The tech-heavy Nasdaq, having lost more than 13 percent in April for its worst monthly showing in 14 years, won the most in Monday's session with a 1.6 percent gain, while the Dow and S&P 500 increased more modestly.
Eurozone markets ended the session down, with
Paris losing 1.6 percent and Frankfurt tumbling 1.2 percent. London was closed for a bank holiday.
Tokyo, Seoul, Mumbai, Manila, Sydney, and Wellington all finished lower. Hong Kong and mainland Chinese markets were closed, along with several other Asian markets.
"The markets remain skittish regarding an expected aggressive Fed monetary policy tightening cycle as the central bank is set to hike rates this week," analysts at
Charles Schwab investment bank said.
"Moreover, global sentiment continues to be hampered by the ongoing war in Ukraine, the recent spike in interest rates, the rallying US dollar, and slowing economic activity in China," they said.
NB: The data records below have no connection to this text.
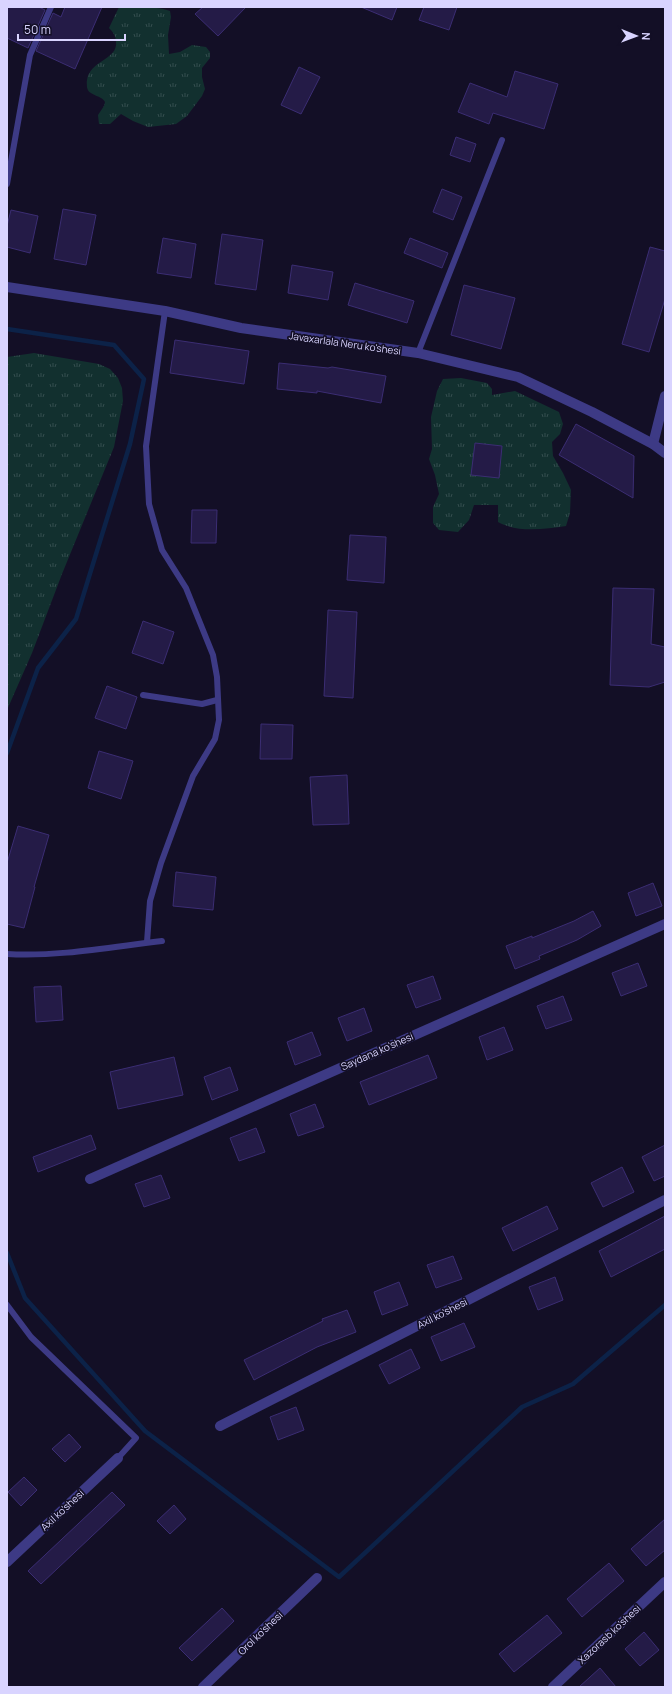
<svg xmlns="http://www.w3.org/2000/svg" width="672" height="1694" viewBox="0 0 672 1694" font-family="Manrope,sans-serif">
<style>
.grass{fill:url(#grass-tufts)}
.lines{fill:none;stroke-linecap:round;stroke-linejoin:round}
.stream{stroke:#0c2248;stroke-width:4.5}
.building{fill:#241b47;stroke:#3b2d73}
.service{stroke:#3d3a85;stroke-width:6}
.minor{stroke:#3d3a85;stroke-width:10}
.tertiary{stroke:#3d3a85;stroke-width:10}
.labels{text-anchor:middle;stroke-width:3.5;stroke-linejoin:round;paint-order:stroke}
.street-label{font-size:10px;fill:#d9d4ff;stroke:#130f26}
</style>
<defs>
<pattern id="grass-tufts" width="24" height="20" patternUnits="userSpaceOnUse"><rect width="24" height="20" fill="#12302f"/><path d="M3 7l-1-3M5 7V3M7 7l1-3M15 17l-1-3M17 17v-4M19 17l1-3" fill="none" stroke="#344d4e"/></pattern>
</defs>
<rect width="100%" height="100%" fill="#130f26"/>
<g class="grass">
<path d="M 119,7 C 131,7 160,6 170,11 L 171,17 L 168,35 L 169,54 L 180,52 L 192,45 L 206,47 L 210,52 L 210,58 L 202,68 L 202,77 L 205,89 L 202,96 L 187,116 L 176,124 L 148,127 L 133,121 L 121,114 L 110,124 L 99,124 L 98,115 L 104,106 L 105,102 C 102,95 88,96 87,87 C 84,59 119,62 116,41 C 116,36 112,31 109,28 Z"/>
<polygon points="34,353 99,364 110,369 118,378 122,388 123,401 114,447 62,574 32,653 7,710 7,357"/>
<path d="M 461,378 L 487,383 L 492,389 L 492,395 L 515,391 L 559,412 L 563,424 L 560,434 L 552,442 L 553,456 L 563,473 L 571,490 L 570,513 L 566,526 C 544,529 518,533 498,522 L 498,505 L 474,505 L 469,520 L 458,532 L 439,530 L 433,523 L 433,507 L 439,494 L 435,475 L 429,459 L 432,449 L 431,417 L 437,391 L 443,379 Z"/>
</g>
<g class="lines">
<g class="stream">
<polyline points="7,329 114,345 144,379 130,444 76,619 38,668 7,753"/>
<polyline points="7,1253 25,1298 145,1431 339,1577 522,1407 573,1384 665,1305"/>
</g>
</g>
<g class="building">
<polygon points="7,7 39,7 45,10 28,48 7,38"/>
<polygon points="65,7 102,7 75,69 36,51 53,13 61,17"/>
<polygon points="203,7 246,7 218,36 195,14"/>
<polygon points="361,7 397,7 392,20"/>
<polygon points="424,7 457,7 449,30 419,20"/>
<polygon points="299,67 320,77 301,114 281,105"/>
<polygon points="515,71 558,84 544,129 493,113 489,124 458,112 470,83 507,97"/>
<polygon points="456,137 476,144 470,162 450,155"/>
<polygon points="442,189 462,197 453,220 433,212"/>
<polygon points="63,209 96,215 86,265 54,259"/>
<polygon points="11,210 38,216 30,253 7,247 7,226"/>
<polygon points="222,234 263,240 256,290 215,284"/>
<polygon points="163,238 196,244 191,278 157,273"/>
<polygon points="410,238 448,253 442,268 404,253"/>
<polygon points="650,247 665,251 665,299 649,352 622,344"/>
<polygon points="292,265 333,272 328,300 288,293"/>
<polygon points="355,283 414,301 407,323 348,305"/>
<polygon points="464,285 515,298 501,349 451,335"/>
<polygon points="175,340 249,351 244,384 170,373"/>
<polygon points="279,363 328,368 332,367 386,376 381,403 317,391 317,393 277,389"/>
<polygon points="576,424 634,456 633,498 559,455"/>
<polygon points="475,443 502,446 499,478 471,475"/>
<polygon points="192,510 217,510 216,543 191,543"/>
<polygon points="350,535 386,537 384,583 347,580"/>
<polygon points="613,588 654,589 651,644 665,647 665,682 649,687 610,685"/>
<polygon points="328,610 357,612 353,698 324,696"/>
<polygon points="143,621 174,632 163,664 132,653"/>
<polygon points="107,686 137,697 126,729 95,718"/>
<polygon points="261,724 293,725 292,759 260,759"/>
<polygon points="99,751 133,761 121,799 88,788"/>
<polygon points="347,775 349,824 313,825 310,777"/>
<polygon points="18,826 49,835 34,887 35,887 24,928 7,924 7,863"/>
<polygon points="176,872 216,877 213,910 173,906"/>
<polygon points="653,883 662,906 636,916 628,893"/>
<polygon points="593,911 601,926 577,940 539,956 540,959 515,969 506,946 532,936 532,938 574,921"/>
<polygon points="638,963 647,986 621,996 612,973"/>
<polygon points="433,976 441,999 416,1008 407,985"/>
<polygon points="61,986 63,1020 36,1022 34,987"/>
<polygon points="563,996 572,1020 546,1029 537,1006"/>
<polygon points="364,1008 372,1031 347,1041 338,1018"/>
<polygon points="504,1027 513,1050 487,1060 479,1037"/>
<polygon points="312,1032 321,1055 295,1065 287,1042"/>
<polygon points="428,1055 437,1078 369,1105 360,1082"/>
<polygon points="174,1057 183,1095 118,1109 110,1072"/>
<polygon points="230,1067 238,1090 212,1100 204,1077"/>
<polygon points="315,1104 324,1127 298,1136 290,1114"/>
<polygon points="256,1128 265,1152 239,1161 230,1138"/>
<polygon points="91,1135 96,1149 38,1172 33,1157"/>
<polygon points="665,1145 665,1176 654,1181 642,1157"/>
<polygon points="622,1167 634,1192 603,1207 591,1183"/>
<polygon points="161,1175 170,1198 144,1207 135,1184"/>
<polygon points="547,1206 558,1229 513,1251 502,1228"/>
<polygon points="665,1216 665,1249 611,1277 599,1251"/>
<polygon points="453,1256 462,1279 436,1288 427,1265"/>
<polygon points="555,1277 563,1300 538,1310 529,1287"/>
<polygon points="399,1282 408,1305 382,1315 374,1292"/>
<polygon points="347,1310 356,1332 317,1347 254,1380 244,1360 323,1321 322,1319"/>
<polygon points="464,1323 475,1347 441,1361 431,1337"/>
<polygon points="411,1349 420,1368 389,1384 379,1365"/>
<polygon points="296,1407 304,1430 278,1440 270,1417"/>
<polygon points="69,1434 81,1447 65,1462 52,1449"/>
<polygon points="24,1477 37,1490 21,1506 8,1492"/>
<polygon points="112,1492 125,1505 41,1584 28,1571"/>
<polygon points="174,1505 186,1519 170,1534 157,1521"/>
<polygon points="665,1519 665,1550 646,1566 631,1549"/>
<polygon points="609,1563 624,1581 582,1617 567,1599"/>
<polygon points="222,1608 234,1621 192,1661 179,1648"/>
<polygon points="547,1615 562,1633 514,1672 499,1654"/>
<polygon points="644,1632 659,1650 640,1666 625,1649"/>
<polygon points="600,1668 616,1687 579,1687"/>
</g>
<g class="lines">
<g class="service">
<polyline points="7,184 30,55 51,7"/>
<polyline points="418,353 502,140"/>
<polyline points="143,695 202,704 217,700"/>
<polyline points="147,942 150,901 161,863 193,776 215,739 219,720 217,677 213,655 186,588 162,550 149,504 146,446 165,311"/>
<path d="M 7,954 C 58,957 111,947 162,941"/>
<polyline points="7,1305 31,1337 136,1438 118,1458"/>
</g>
<g class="minor">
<polyline points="653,444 665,396"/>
<polyline points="90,1179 665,924"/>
<polyline points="220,1426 665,1200"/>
<polyline points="7,1562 118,1458"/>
<polyline points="203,1687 317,1578"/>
<polyline points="553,1687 665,1582"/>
</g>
<polyline class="tertiary" points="7,287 165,311 241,328 418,353 518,377 592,412 653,444 665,453"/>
</g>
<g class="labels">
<g class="street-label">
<text transform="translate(345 343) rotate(8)" y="4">Javaxarlala Neru ko'shesi</text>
<text transform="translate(377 1051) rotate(-24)" y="4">Saydana ko'shesi</text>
<text transform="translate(442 1313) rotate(-27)" y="4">Axil ko'shesi</text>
<text transform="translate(62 1510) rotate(-43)" y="4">Axil ko'shesi</text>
<text transform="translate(260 1633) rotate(-44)" y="4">Orol ko'shesi</text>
<text transform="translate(609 1634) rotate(-43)" y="4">Xazorasb ko'shesi</text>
</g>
</g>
<rect width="672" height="1694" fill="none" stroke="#d9d4ff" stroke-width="16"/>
<g transform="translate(636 36) rotate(91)" stroke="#130f26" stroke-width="3" paint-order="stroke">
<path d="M0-3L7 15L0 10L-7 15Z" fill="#d9d4ff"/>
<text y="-6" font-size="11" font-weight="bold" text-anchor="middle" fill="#d9d4ff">N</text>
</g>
<path d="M18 34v6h107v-6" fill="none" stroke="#d9d4ff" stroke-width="2"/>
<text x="24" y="34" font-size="12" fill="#d9d4ff" stroke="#130f26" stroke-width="3" paint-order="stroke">50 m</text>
</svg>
Data released over the weekend showed Chinese manufacturing activity shrank last month at its fastest pace since the start of the pandemic as the government applies Covid-19 lockdowns in the biggest cities of the world's second-biggest economy.
The shockwaves were being felt in the United States, where an industry survey said factory activity slowed last month, with some firms blaming the restrictions in China.
While economic hub Shanghai remains locked down, Beijing has tightened virus controls in the capital, requiring clear Covid tests to visit public spaces.
This followed gloomy economic data in Europe on Friday showing that Russia's invasion of
Ukraine weighed on growth.
The struggles in China, the world's biggest crude importer, led to an early drop in commodity prices on demand concerns, offsetting worries about tighter supply as the
EU eyes a ban on Russian oil over its invasion of Ukraine. However, prices recovered later in the day.
Sources said that the
European Commission is preparing a sanctions text that could be put to the 27 member states as early as Wednesday.
They added the ban would be introduced over six to eight months to give countries time to diversify their supply.